→ Exercise
All the lines below need to be transcribed exactly. Pictures get left out.

════════════════

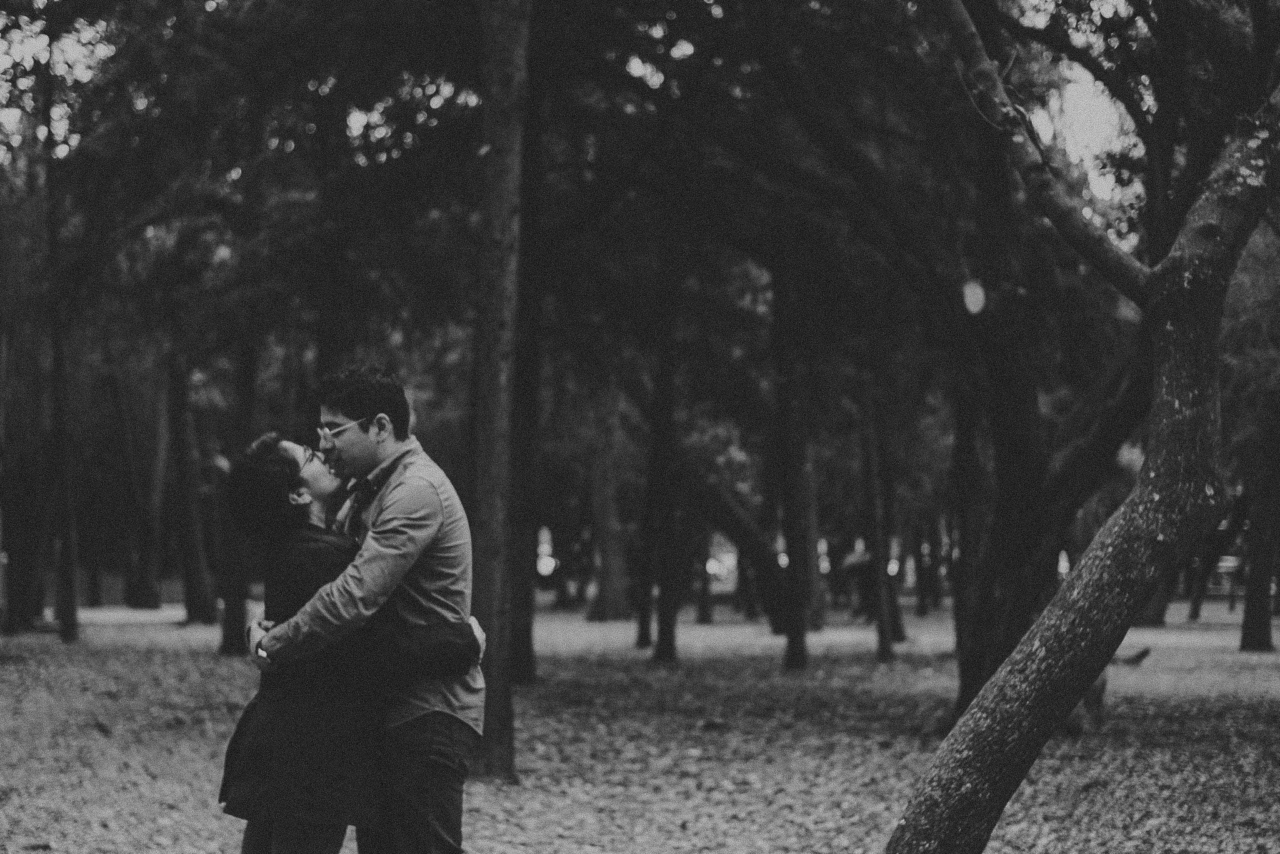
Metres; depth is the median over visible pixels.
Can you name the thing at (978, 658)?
tree
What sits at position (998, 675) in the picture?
tree
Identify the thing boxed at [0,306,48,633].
tree
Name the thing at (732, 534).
tree
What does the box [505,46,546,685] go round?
tree
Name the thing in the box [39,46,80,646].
tree
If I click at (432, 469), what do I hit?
man
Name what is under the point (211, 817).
leaf-covered ground
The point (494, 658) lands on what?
tree
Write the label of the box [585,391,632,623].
tree
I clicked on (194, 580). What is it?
tree
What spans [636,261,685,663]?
tree
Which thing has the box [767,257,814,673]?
tree
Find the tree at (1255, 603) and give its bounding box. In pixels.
[1238,396,1279,653]
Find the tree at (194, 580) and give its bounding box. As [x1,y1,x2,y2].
[165,350,217,621]
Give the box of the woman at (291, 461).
[215,431,476,853]
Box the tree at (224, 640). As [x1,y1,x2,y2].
[217,333,260,656]
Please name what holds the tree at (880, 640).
on the leaf-covered ground
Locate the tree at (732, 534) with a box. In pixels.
[693,476,791,631]
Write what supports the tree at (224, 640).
on the leaf-covered ground
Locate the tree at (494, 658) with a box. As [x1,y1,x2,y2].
[466,0,532,781]
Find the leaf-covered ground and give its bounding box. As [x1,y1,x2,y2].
[0,598,1279,853]
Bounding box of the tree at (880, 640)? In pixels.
[860,377,899,660]
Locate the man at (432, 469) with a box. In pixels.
[235,365,492,853]
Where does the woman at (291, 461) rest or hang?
on the leaf-covered ground
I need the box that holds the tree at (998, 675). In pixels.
[874,0,1279,853]
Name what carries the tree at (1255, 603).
on the leaf-covered ground
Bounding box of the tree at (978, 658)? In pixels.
[942,1,1153,720]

════════════════

→ Task response
Metres; depth is the median over visible pixels.
Can you name the thing at (978, 658)?
tree
What sits at position (998, 675) in the picture?
tree
Identify the thing boxed at [0,306,48,633].
tree
Name the thing at (732, 534).
tree
What does the box [505,46,546,685] go round?
tree
Name the thing in the box [39,46,80,646].
tree
If I click at (432, 469), what do I hit?
man
Name what is under the point (211, 817).
leaf-covered ground
The point (494, 658) lands on what?
tree
Write the label of the box [585,391,632,623].
tree
I clicked on (194, 580). What is it?
tree
What spans [636,261,685,663]?
tree
Which thing has the box [767,257,814,673]?
tree
Find the tree at (1255, 603) and give its bounding box. In pixels.
[1238,396,1279,653]
Find the tree at (194, 580) and give its bounding box. As [x1,y1,x2,y2].
[165,350,217,621]
Give the box of the woman at (291, 461).
[215,431,476,853]
Box the tree at (224, 640). As [x1,y1,x2,y2].
[217,333,260,656]
Please name what holds the tree at (880, 640).
on the leaf-covered ground
Locate the tree at (732, 534) with a box. In pixels.
[693,476,791,631]
Write what supports the tree at (224, 640).
on the leaf-covered ground
Locate the tree at (494, 658) with a box. As [x1,y1,x2,y2].
[466,0,532,781]
Find the leaf-covered ground and give its bounding box. As [x1,y1,x2,y2].
[0,598,1279,853]
Bounding box of the tree at (880, 640)? In pixels.
[860,377,899,660]
Locate the man at (432, 469) with a box. In pixels.
[235,365,492,853]
Where does the woman at (291, 461) rest or hang?
on the leaf-covered ground
I need the box that holds the tree at (998, 675). In pixels.
[874,0,1279,853]
Name what carries the tree at (1255, 603).
on the leaf-covered ground
Bounding box of the tree at (978, 658)? In pixels.
[942,1,1153,720]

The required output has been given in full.